A recent survey found a significant increase in the number of U.S. adults who have visited a retail clinic in recent years. The growth is attributed to a rise in the number of clinics nationwide, as well as patients’ positive response to the convenience and lower cost of such clinic locations.
The findings come as little surprise and one should expect to see increased usage going forward. Why? Because health care is becoming increasingly consumer-centric as patients not only battle rising health care costs but also a growing shortage of primary care physicians. Patients want — need — convenient, high-quality health care services that are also cost effective. Convenient care clinics are increasingly illustrating the important role they play within the U.S. healthcare system.
According to numbers provided by the Convenient Care Association, as few as 2% of medical students coming out of U.S. medical schools intend to pursue a career in general primary care. And the Department of Health and Human Services, reports that nearly 67 million people in the United States live in a primacy care shortage area. And here’s another alarming stat: It is estimated that the primary care physician shortage will reach about 60,000 by 2015.
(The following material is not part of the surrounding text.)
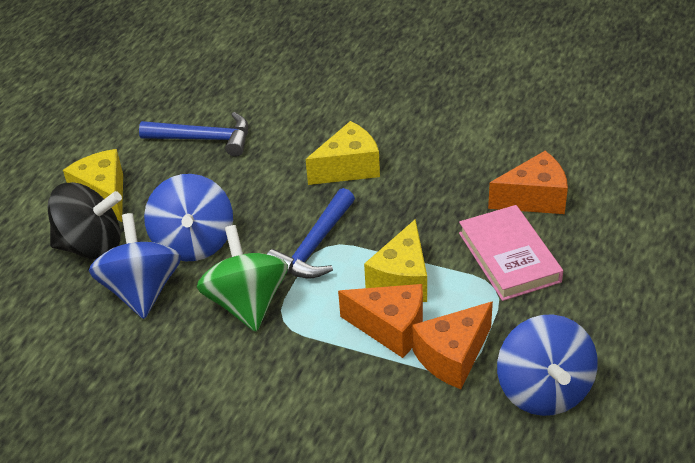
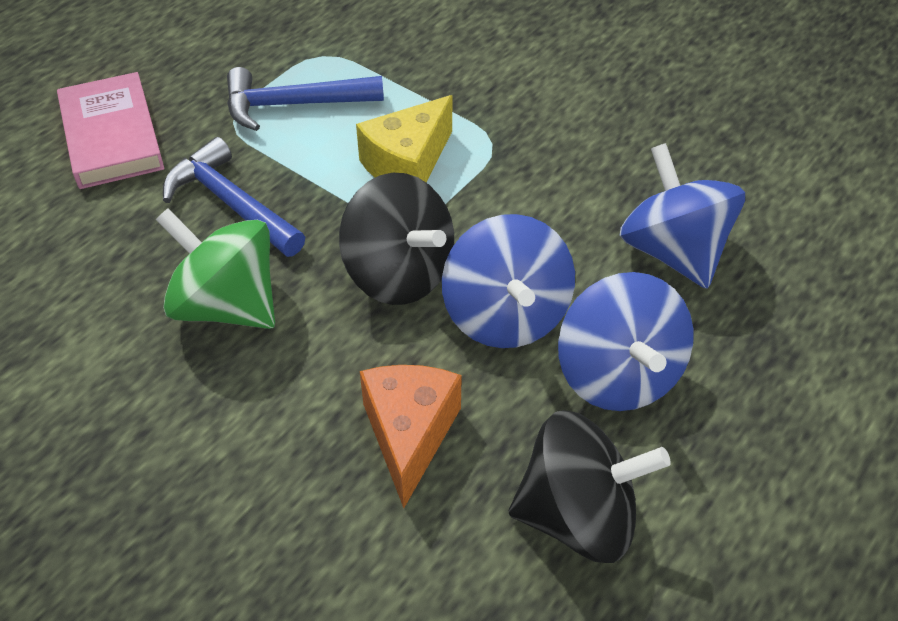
black spinning top: 1 -> 2
orange cheese: 3 -> 1
yellow cheese: 3 -> 1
Now factor in the fact that some 30 million Americans will gain health insurance in 2014 due to healthcare reform — further straining the already overloaded healthcare system.
It should also be noted that on the heels of the release of the survey results, CVS Caremark’s MinuteClinic announced yet another clinical affiliation to add to its roster: New Jersey-based Virtua. Under this partnership, Virtua physicians will serve as medical directors at clinics in Burlington, Camden and Gloucester counties, while the two companies collaborate on patient education and disease management initiatives.
The bottom line is that patients, as well as third-party payors and many others within the medical community, are increasingly realizing the vital role that retail-based health clinics, and the nurse practitioners working in those clinics, play in the U.S. healthcare system.
It is being illustrated by studies such as this one, the strides that are being made to ensure that nurse practitioners can practice to their fullest potential and the fact that The American Academy of Nurse Practitioners and the American College of Nurse Practitioners will now merge to serve as one powerful voice for nurse practitioners.